Challenge #:
51Author: Afton
Title: Secrets in the Dark
Rating: PG-13
Spoilers/Warnings: A Character Death. And well, this is just really... odd. I really did mean to write something more normal, but it ran away with me. So here it is!
The Burg will keep its secrets. It seems so peaceful, so calm; a community of family, faith, forthright in its appearance. If dinner is on the table at six and all the windows washed; if all the floors are polished and the steps are swept, it blinds you, doesn't it, Mother?
So blinded by the gleam of the polished silver, hypnotized by the reflection in the china, you can almost forget the shadows. You can almost forget the darkness lurking just beyond your view. And you've all done it so well, Mother, so very well. You've almost forgot it exists.
But it hasn't forgot about you. The Darkness is looking back now, Mother. And it is creeping closer, swallowing everything in its path, grinding it to nothing. But you don't notice. You don't hear the screams.
Sloane. Stark. Comstock. There are so many, so very many...
But that's nothing new. You never heard mine, why would you hear a stranger's?
It is the not hearing that you cannot forget now. But do not think that it is my doing. The half-heard screams echoing in your ears, the pleas for release, they are your own, Mother. I do not scream now.
I am in the smooth curve of the trigger as the finger wraps around it. The gleam of light reflecting off the silver knife as it escapes its sheath and the man in black draws it across the throat of the other. I am the shadow now. Watching you all gather below dressed in black, the color of shadows, a fitting tribute...
You all stand there begging me, your daughter, your sister, your lover, your friend, your loved one, for release, but I am no creature of flesh and blood and I have no reason left to judge.
For I am the shadow now, the glimpse at the edge of your vision. I am your bad child redeemed for when a child dies they were only good. My victory, your loss, for you see now the might have been, the greatest possibilities. Funny, you never liked them when I was myself, but it matters not. If I had lived I would have been ordinary in the end, you would have made me thus. Maybe the tampon factory, maybe the button factory, would have been my end. So do not weep for me.
I'll never have to suffer those purgatories you yourselves so often cursed, you may never trap me in your little boxes. I live now in a land of somewhere else, where no bullets slay the heroes, no love is turned away and it is all the way it never could have been. You have set me here. My victory, your loss.
Down below the night-clad crowd begins to disperse as the sun descends, save for a few. You were all accomplices in my fall, it's true. A harsh word here, a forgotten memory there. You were all a second too far away, a moment past recall. But I do not hold it against you, it is done and I am gone now. Do no seek to find me, for I'm gone away. Forever away, and yet I am all around. You've already discovered that, I think.

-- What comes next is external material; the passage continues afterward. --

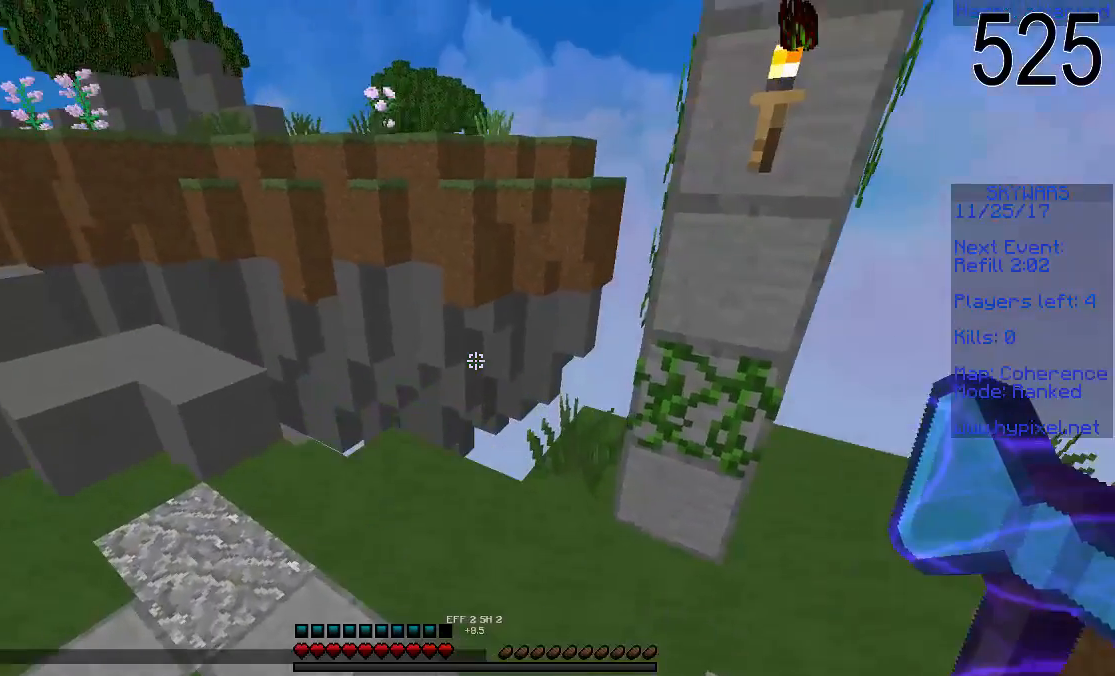
Gameplay with keyboard and mouse; each line is a JSON object with the keys and mouse buttons held at the frame after it. "events" lists presses ("down") and releases ("up") of "a", "d", "s", "space", "w", "mouse_left" and "mouse_right" between this image and that frame as [ms after this image, input, new state], when the widget could be followed in between. "mouse_left", "mouse_right" = the "left", "right" buttons of the "mouse" list. No other keys are recorded. Fast repeated clicks can show as one long hold. Mouse movement is not recorded.
{"keys": ["d", "w"], "mouse": ["right"], "events": [[250, "mouse_right", "down"], [500, "d", "down"]]}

You've seen a girl with my face, my curls. Caught a glimpse of her as she rounded a corner or drove past in a car. You've chased after her, haven't you my lover? And you, my darkest knight?

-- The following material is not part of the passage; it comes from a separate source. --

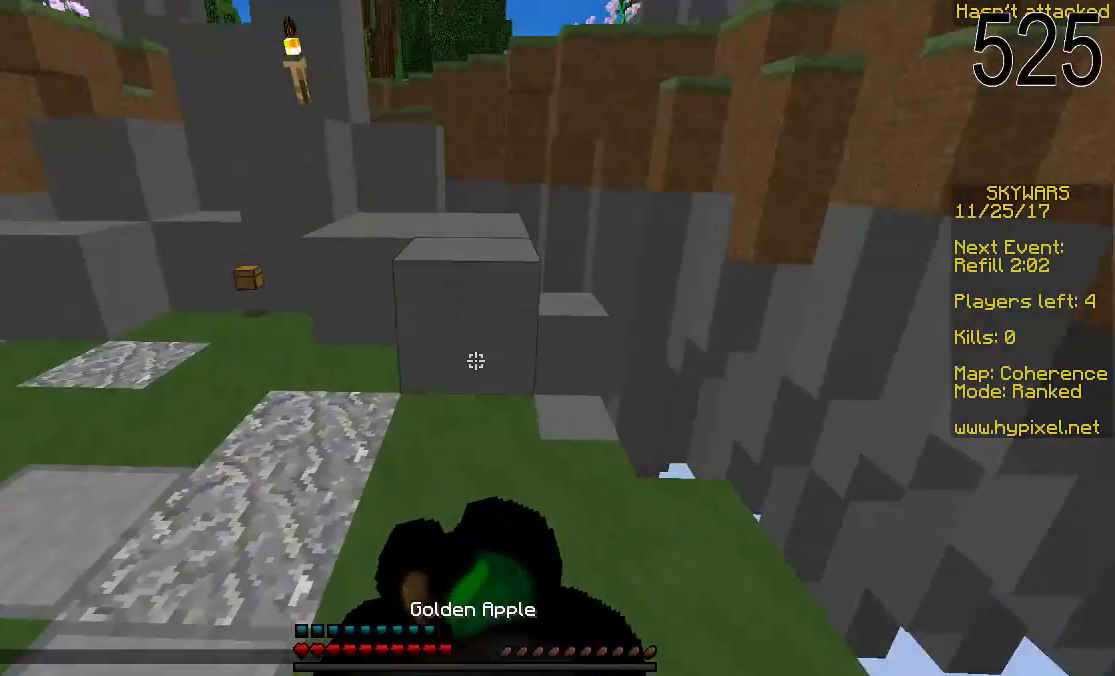
{"keys": ["w"], "mouse": ["right"], "events": [[350, "d", "up"]]}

You have seen her too, Mother. She has walked by the house, passed you in the supermarket. But she isn't me, you know. I am gone forever.
You are not so easily satisfied, my darkest knight. You never were. You never will be. That is your curse, I think, even as it is your gift. The one time you gave up is haunting you now forever. Or rather, you are haunting yourself with it. The guilt gnawing at you is your own. The pain of the might have been is yours, forgiveness is yours. Ask of me where you will, seek me as you will, but on a still and boring night when your phone rings to a familiar tune, let me save you and remind you it will not be my voice.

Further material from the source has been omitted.